* Job item: Pull every line that includes the word "auxMinusEquality" from the data.

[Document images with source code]
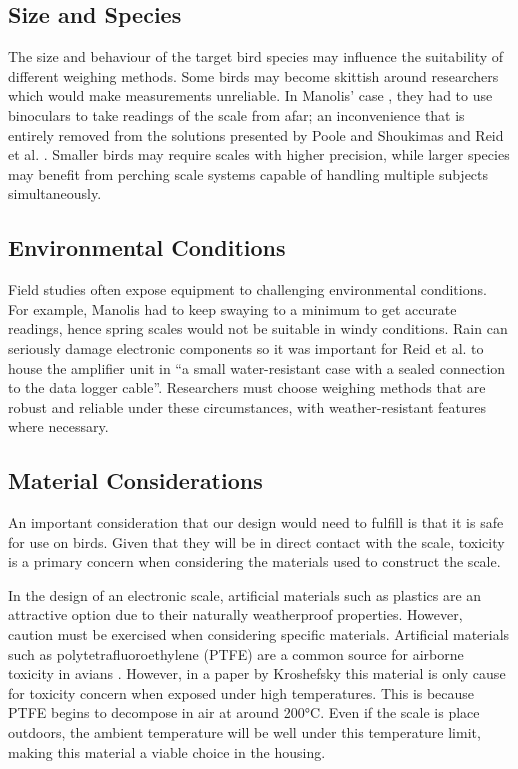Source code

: \documentclass[class=report,11pt,crop=false]{standalone}
\begin{document}
\subsection{Size and Species}
The size and behaviour of the target bird species may influence the suitability of different weighing methods. Some birds may become skittish around researchers which would make measurements unreliable. In Manolis’ case \cite{manoils2024simple}, they had to use binoculars to take readings of the scale from afar; an inconvenience that is entirely removed from the solutions presented by Poole and Shoukimas \cite{poole1982scale} and Reid et al. \cite{reid1999measurement}. Smaller birds may require scales with higher precision, while larger species may benefit from perching scale systems capable of handling multiple subjects simultaneously.

\subsection{Environmental Conditions}
Field studies often expose equipment to challenging environmental conditions. For example, Manolis \cite{manoils2024simple} had to keep swaying to a minimum to get accurate readings, hence spring scales would not be suitable in windy conditions. Rain can seriously damage electronic components so it was important for Reid et al. \cite{reid1999measurement} to house the amplifier unit in “a small water-resistant case with a sealed connection to the data logger cable”. Researchers must choose weighing methods that are robust and reliable under these circumstances, with weather-resistant features where necessary.

\subsection{Material Considerations}
An important consideration that our design would need to fulfill is that it is safe for use on birds. Given that they will be in direct contact with the scale, toxicity is a primary concern when considering the materials used to construct the scale.

In the design of an electronic scale, artificial materials such as plastics are an attractive option due to their naturally weatherproof properties. However, caution must be exercised when considering specific materials. Artificial materials such as polytetrafluoroethylene (PTFE) are a common source for airborne toxicity in avians \cite{LightfootToxicity}. However, in a paper by Kroshefsky \cite{KroshefskyTeflon} this material is only cause for toxicity concern when exposed under high temperatures. This is because PTFE begins to decompose in air at around 200°C. Even if the scale is place outdoors, the ambient temperature will be well under this temperature limit, making this material a viable choice in the housing.
\end{document}
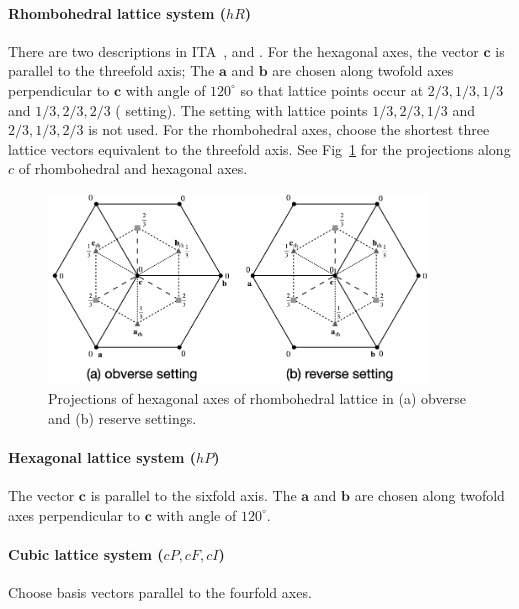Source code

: \paragraph{Rhombohedral lattice system ($hR$)}
There are two descriptions in ITA~\cite{ITA2016},  and .
For the hexagonal axes, the vector $\bm{c}$ is parallel to the threefold axis;
The $\bm{a}$ and $\bm{b}$ are chosen along twofold axes perpendicular to $\bm{c}$ with angle of $120^{\circ}$ so that lattice points occur at $2/3, 1/3, 1/3$ and $1/3, 2/3, 2/3$ ( setting).
The  setting with lattice points $1/3, 2/3, 1/3$ and $2/3, 1/3, 2/3$ is not used.
For the rhombohedral axes, choose the shortest three lattice vectors equivalent to the threefold axis.
See Fig~\ref{fig:hexagonal_axes} for the projections along $c$ of rhombohedral and hexagonal axes.

\begin{figure}[htb]
  \centering
  \includegraphics[width=0.9\textwidth]{figure/fig_hexagonal_axes.png}
  \caption{Projections of hexagonal axes of rhombohedral lattice in (a) obverse and (b) reserve settings.}
  \label{fig:hexagonal_axes}
\end{figure}

\paragraph{Hexagonal lattice system ($hP$)}
The vector $\bm{c}$ is parallel to the sixfold axis.
The $\bm{a}$ and $\bm{b}$ are chosen along twofold axes perpendicular to $\bm{c}$ with angle of $120^{\circ}$.

\paragraph{Cubic lattice system ($cP, cF, cI$)}
Choose basis vectors parallel to the fourfold axes.

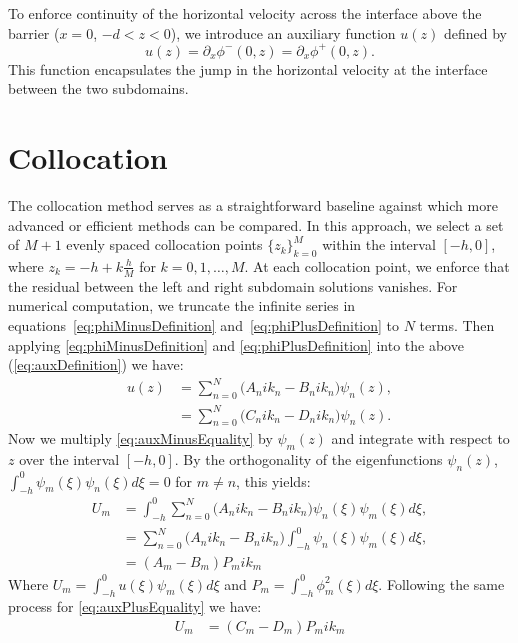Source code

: \documentclass[a4paper,12pt]{report}
\begin{document}
To enforce continuity of the horizontal velocity across the interface above the barrier ($x=0$, $-d < z < 0$), we introduce an auxiliary function $u(z)$ defined by
\begin{equation}
\label{eq:auxDefinition}
u(z) = \partial_x \phi^-(0,z) = \partial_x \phi^+(0,z).
\end{equation}
This function encapsulates the jump in the horizontal velocity at the interface between the two subdomains.
\section{Collocation}
The collocation method serves as a straightforward baseline against which more advanced or efficient methods can be compared. In this approach, we select a set of $M+1$ evenly spaced collocation points $\{z_k\}_{k=0}^{M}$ within the interval $[-h, 0]$, where $z_k = -h + k\frac{h}{M}$ for $k = 0, 1, \ldots, M$. At each collocation point, we enforce that the residual between the left and right subdomain solutions vanishes. For numerical computation, we truncate the infinite series in equations~\eqref{eq:phiMinusDefinition} and~\eqref{eq:phiPlusDefinition} to $N$ terms.
Then applying \ref{eq:phiMinusDefinition} and \ref{eq:phiPlusDefinition} into the above (\ref{eq:auxDefinition}) we have:
\begin{align}
\label{eq:auxMinusEquality}
u(z) &= \sum_{n=0}^{N} \big(A_nik_n - B_nik_n\big)\psi_n(z),\\
\label{eq:auxPlusEquality}
&= \sum_{n=0}^{N} \big(C_nik_n - D_nik_n\big)\psi_n(z).
\end{align}
Now  we multiply \eqref{eq:auxMinusEquality} by $\psi_m(z)$ and integrate with respect to $z$ over the interval $[-h, 0]$. By the orthogonality of the eigenfunctions $\psi_n(z)$, $\int_{-h}^0 \psi_m(\xi)\psi_n(\xi) d\xi = 0$ for $m \neq n$, this yields:
\begin{align}
\label{eq:auxMinusIntegrate}
U_m &= \int_{-h}^{0}\sum_{n=0}^{N} \big(A_nik_n - B_nik_n\big)\psi_n(\xi)\psi_m(\xi)d\xi,\nonumber\\
&= \sum_{n=0}^{N} \big(A_nik_n - B_nik_n\big)\int_{-h}^{0}\psi_n(\xi)\psi_m(\xi)d\xi,\nonumber\\
&= (A_m - B_m)P_mik_m
\end{align}
Where $U_m = \int^0_{-h}u(\xi) \psi_m(\xi) d\xi$ and $P_m = \int^0_{-h}\phi_m^2(\xi) d\xi$. Following the same process for \ref{eq:auxPlusEquality} we have:
\begin{align}
\label{eq:auxPlusIntegrate}
U_m &= (C_m - D_m)P_mik_m
\end{align}
\end{document}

* Exercise answer:
\label{eq:auxMinusEquality}
Now  we multiply \eqref{eq:auxMinusEquality} by $\psi_m(z)$ and integrate with respect to $z$ over the interval $[-h, 0]$. By the orthogonality of the eigenfunctions $\psi_n(z)$, $\int_{-h}^0 \psi_m(\xi)\psi_n(\xi) d\xi = 0$ for $m \neq n$, this yields:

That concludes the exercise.